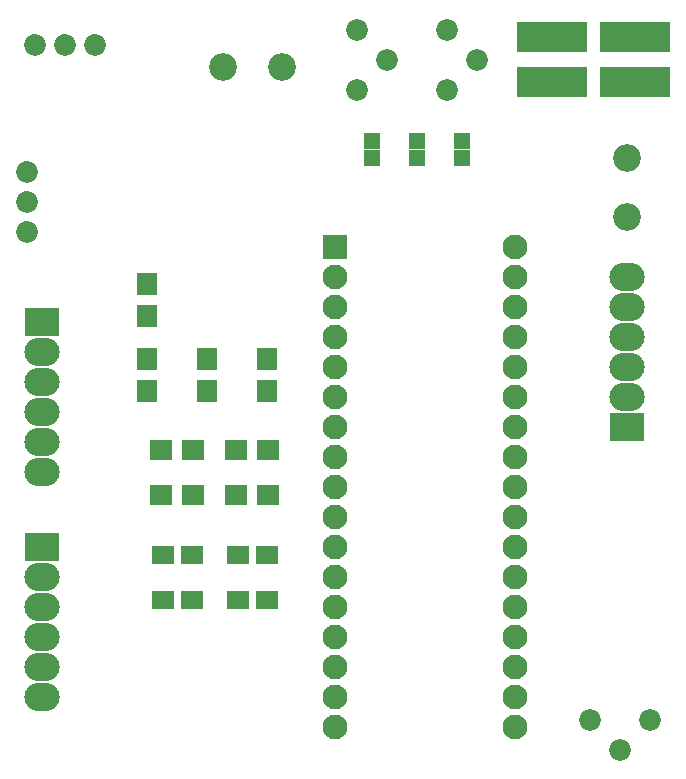
<source format=gbr>
G04 #@! TF.FileFunction,Soldermask,Top*
%FSLAX46Y46*%
G04 Gerber Fmt 4.6, Leading zero omitted, Abs format (unit mm)*
G04 Created by KiCad (PCBNEW 4.0.7+dfsg1-1ubuntu2) date Fri Sep 14 12:00:24 2018*
%MOMM*%
%LPD*%
G01*
G04 APERTURE LIST*
%ADD10C,0.100000*%
%ADD11C,2.100000*%
%ADD12R,2.100000X2.100000*%
%ADD13R,3.000000X2.400000*%
%ADD14O,3.000000X2.400000*%
%ADD15R,1.900000X1.650000*%
%ADD16R,1.900000X1.700000*%
%ADD17C,2.350000*%
%ADD18R,5.900000X2.550000*%
%ADD19R,1.700000X1.900000*%
%ADD20C,1.840000*%
%ADD21R,1.416000X1.416000*%
%ADD22C,1.850000*%
G04 APERTURE END LIST*
D10*
D11*
X132715000Y-107950000D03*
X132715000Y-110490000D03*
X132715000Y-113030000D03*
X132715000Y-115570000D03*
X132715000Y-118110000D03*
X132715000Y-120650000D03*
X132715000Y-123190000D03*
X132715000Y-125730000D03*
X132715000Y-128270000D03*
X132715000Y-130810000D03*
X132715000Y-133350000D03*
X132715000Y-135890000D03*
X132715000Y-138430000D03*
X132715000Y-140970000D03*
X132715000Y-143510000D03*
X132715000Y-146050000D03*
X132715000Y-148590000D03*
D12*
X117459000Y-107950000D03*
D11*
X117459000Y-110490000D03*
X117459000Y-113030000D03*
X117459000Y-115570000D03*
X117459000Y-118110000D03*
X117459000Y-120650000D03*
X117459000Y-123190000D03*
X117459000Y-125730000D03*
X117459000Y-128270000D03*
X117459000Y-130810000D03*
X117459000Y-133350000D03*
X117459000Y-135890000D03*
X117459000Y-138430000D03*
X117459000Y-140970000D03*
X117459000Y-143510000D03*
X117459000Y-146050000D03*
X117459000Y-148590000D03*
D13*
X92710000Y-114300000D03*
D14*
X92710000Y-116840000D03*
X92710000Y-119380000D03*
X92710000Y-121920000D03*
X92710000Y-124460000D03*
X92710000Y-127000000D03*
D15*
X111740000Y-133985000D03*
X109240000Y-133985000D03*
X105390000Y-133985000D03*
X102890000Y-133985000D03*
X111740000Y-137795000D03*
X109240000Y-137795000D03*
D16*
X111840000Y-125095000D03*
X109140000Y-125095000D03*
X105490000Y-125095000D03*
X102790000Y-125095000D03*
X111840000Y-128905000D03*
X109140000Y-128905000D03*
D13*
X92710000Y-133350000D03*
D14*
X92710000Y-135890000D03*
X92710000Y-138430000D03*
X92710000Y-140970000D03*
X92710000Y-143510000D03*
X92710000Y-146050000D03*
D17*
X112990000Y-92710000D03*
X107990000Y-92710000D03*
D13*
X142240000Y-123190000D03*
D14*
X142240000Y-120650000D03*
X142240000Y-118110000D03*
X142240000Y-115570000D03*
X142240000Y-113030000D03*
X142240000Y-110490000D03*
D18*
X135890000Y-90150000D03*
X135890000Y-94000000D03*
D19*
X101600000Y-113745000D03*
X101600000Y-111045000D03*
X111760000Y-120095000D03*
X111760000Y-117395000D03*
X106680000Y-120095000D03*
X106680000Y-117395000D03*
D20*
X127000000Y-94615000D03*
X129540000Y-92075000D03*
X127000000Y-89535000D03*
X119380000Y-94615000D03*
X121920000Y-92075000D03*
X119380000Y-89535000D03*
D15*
X105390000Y-137795000D03*
X102890000Y-137795000D03*
D16*
X105490000Y-128905000D03*
X102790000Y-128905000D03*
D17*
X142240000Y-105370000D03*
X142240000Y-100370000D03*
D21*
X120650000Y-100393500D03*
X120650000Y-98996500D03*
X128270000Y-100393500D03*
X128270000Y-98996500D03*
X124460000Y-100393500D03*
X124460000Y-98996500D03*
D18*
X142875000Y-90150000D03*
X142875000Y-94000000D03*
D19*
X101600000Y-120095000D03*
X101600000Y-117395000D03*
D20*
X139065000Y-147955000D03*
X141605000Y-150495000D03*
X144145000Y-147955000D03*
D22*
X91440000Y-104140000D03*
X91440000Y-101600000D03*
X91440000Y-106680000D03*
X94615000Y-90805000D03*
X97155000Y-90805000D03*
X92075000Y-90805000D03*
M02*

</source>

===============

Copy each line of the listing exactly, skipping any picture.

<source format=gbr>
G04 #@! TF.FileFunction,Soldermask,Top*
%FSLAX46Y46*%
G04 Gerber Fmt 4.6, Leading zero omitted, Abs format (unit mm)*
G04 Created by KiCad (PCBNEW 4.0.7+dfsg1-1ubuntu2) date Fri Sep 14 12:00:24 2018*
%MOMM*%
%LPD*%
G01*
G04 APERTURE LIST*
%ADD10C,0.100000*%
%ADD11C,2.100000*%
%ADD12R,2.100000X2.100000*%
%ADD13R,3.000000X2.400000*%
%ADD14O,3.000000X2.400000*%
%ADD15R,1.900000X1.650000*%
%ADD16R,1.900000X1.700000*%
%ADD17C,2.350000*%
%ADD18R,5.900000X2.550000*%
%ADD19R,1.700000X1.900000*%
%ADD20C,1.840000*%
%ADD21R,1.416000X1.416000*%
%ADD22C,1.850000*%
G04 APERTURE END LIST*
D10*
D11*
X132715000Y-107950000D03*
X132715000Y-110490000D03*
X132715000Y-113030000D03*
X132715000Y-115570000D03*
X132715000Y-118110000D03*
X132715000Y-120650000D03*
X132715000Y-123190000D03*
X132715000Y-125730000D03*
X132715000Y-128270000D03*
X132715000Y-130810000D03*
X132715000Y-133350000D03*
X132715000Y-135890000D03*
X132715000Y-138430000D03*
X132715000Y-140970000D03*
X132715000Y-143510000D03*
X132715000Y-146050000D03*
X132715000Y-148590000D03*
D12*
X117459000Y-107950000D03*
D11*
X117459000Y-110490000D03*
X117459000Y-113030000D03*
X117459000Y-115570000D03*
X117459000Y-118110000D03*
X117459000Y-120650000D03*
X117459000Y-123190000D03*
X117459000Y-125730000D03*
X117459000Y-128270000D03*
X117459000Y-130810000D03*
X117459000Y-133350000D03*
X117459000Y-135890000D03*
X117459000Y-138430000D03*
X117459000Y-140970000D03*
X117459000Y-143510000D03*
X117459000Y-146050000D03*
X117459000Y-148590000D03*
D13*
X92710000Y-114300000D03*
D14*
X92710000Y-116840000D03*
X92710000Y-119380000D03*
X92710000Y-121920000D03*
X92710000Y-124460000D03*
X92710000Y-127000000D03*
D15*
X111740000Y-133985000D03*
X109240000Y-133985000D03*
X105390000Y-133985000D03*
X102890000Y-133985000D03*
X111740000Y-137795000D03*
X109240000Y-137795000D03*
D16*
X111840000Y-125095000D03*
X109140000Y-125095000D03*
X105490000Y-125095000D03*
X102790000Y-125095000D03*
X111840000Y-128905000D03*
X109140000Y-128905000D03*
D13*
X92710000Y-133350000D03*
D14*
X92710000Y-135890000D03*
X92710000Y-138430000D03*
X92710000Y-140970000D03*
X92710000Y-143510000D03*
X92710000Y-146050000D03*
D17*
X112990000Y-92710000D03*
X107990000Y-92710000D03*
D13*
X142240000Y-123190000D03*
D14*
X142240000Y-120650000D03*
X142240000Y-118110000D03*
X142240000Y-115570000D03*
X142240000Y-113030000D03*
X142240000Y-110490000D03*
D18*
X135890000Y-90150000D03*
X135890000Y-94000000D03*
D19*
X101600000Y-113745000D03*
X101600000Y-111045000D03*
X111760000Y-120095000D03*
X111760000Y-117395000D03*
X106680000Y-120095000D03*
X106680000Y-117395000D03*
D20*
X127000000Y-94615000D03*
X129540000Y-92075000D03*
X127000000Y-89535000D03*
X119380000Y-94615000D03*
X121920000Y-92075000D03*
X119380000Y-89535000D03*
D15*
X105390000Y-137795000D03*
X102890000Y-137795000D03*
D16*
X105490000Y-128905000D03*
X102790000Y-128905000D03*
D17*
X142240000Y-105370000D03*
X142240000Y-100370000D03*
D21*
X120650000Y-100393500D03*
X120650000Y-98996500D03*
X128270000Y-100393500D03*
X128270000Y-98996500D03*
X124460000Y-100393500D03*
X124460000Y-98996500D03*
D18*
X142875000Y-90150000D03*
X142875000Y-94000000D03*
D19*
X101600000Y-120095000D03*
X101600000Y-117395000D03*
D20*
X139065000Y-147955000D03*
X141605000Y-150495000D03*
X144145000Y-147955000D03*
D22*
X91440000Y-104140000D03*
X91440000Y-101600000D03*
X91440000Y-106680000D03*
X94615000Y-90805000D03*
X97155000Y-90805000D03*
X92075000Y-90805000D03*
M02*

</source>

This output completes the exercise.